Increasing global headwinds, threats to security and sharpening trade tensions will shape the G7 leaders' meeting in France where Scott Morrison represents Australia as a special invited guest.
"All of these developments have implications for our national interests," the prime minister said in a statement on Saturday as he ended his official visit to Vietnam and heads to France as a guest of the G7.
"This forum will be an important opportunity to listen and to put forward Australia's views on these global challenges."
It is the first time Australia has been invited to attend the G7 - an economic grouping made up of the US, Japan, UK, France, Germany, Italy and Canada.

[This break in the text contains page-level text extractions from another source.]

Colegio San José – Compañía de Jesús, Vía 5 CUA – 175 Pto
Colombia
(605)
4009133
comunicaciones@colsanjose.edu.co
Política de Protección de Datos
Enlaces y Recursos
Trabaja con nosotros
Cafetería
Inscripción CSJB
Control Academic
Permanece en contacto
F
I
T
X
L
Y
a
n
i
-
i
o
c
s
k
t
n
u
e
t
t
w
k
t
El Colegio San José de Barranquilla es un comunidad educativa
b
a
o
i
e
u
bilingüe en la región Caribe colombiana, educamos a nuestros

Mr Morrison will take part in two special sessions of the forum on Monday but will seize the opportunity of being in the same place as the leaders of these countries and other special invitees to hold several one-on-one talks.
In particular, he plans to use meetings with European leaders to highlight the importance of a commercially meaningful Australia-European Union free trade agreement.
Trade Minister Simon Birmingham recently released a list of names of 172 foods and 236 spirits the European Union wants protected under a trade deal, including the cheeses feta, gruyere and gorgonzola, and grappa and ouzo.
Mr Morrison will also discuss a planned post-Brexit trade agreement with British Prime Minister Boris Johnson.
He is also due to meet Donald Trump amid the escalating US trade war with China and mounting tensions in the Persian Gulf.
Labor has urged him to again highlight how the trade war with China is hurting US allies like Australia.
"Nobody wins from the sort of conflict we're seeing between the Chinese and the Americans," shadow treasurer Jim Chalmers told reporters in Brisbane.
As well, Mr Morrison is expected to hold bilateral talks with French President Emmanuel Macron and Indian Prime Minister Narendra Modi, who has also been invited to the gathering.
One topic added to the G7 agenda at the last minute is the wildfires raging in Brazil's Amazon rainforests, with Mr Macron describing it as an "international crisis" and the US Trump administration saying it was deeply concerned.
Liberal senator Paul Scarr said what is happening in the Amazon is a great concern having seen the footage of the illegal burn off.
"There is an 84 per cent increase in the burn off on the Amazon year-on--year from last year ... so that''s a great concern for the world," he told ABC News.
"I'm sure that's going to be a major topic of discussion at the G7 meeting."
Mr Morrison will take the opportunity while in Biarritz to work with leaders and industry representatives who share his commitment to tackling terrorist and extremist exploitation of the internet.
"I am keen to build on the progress made on this issue at the recent G20 meeting in Osaka - progress driven by Australia on the world stage," he said.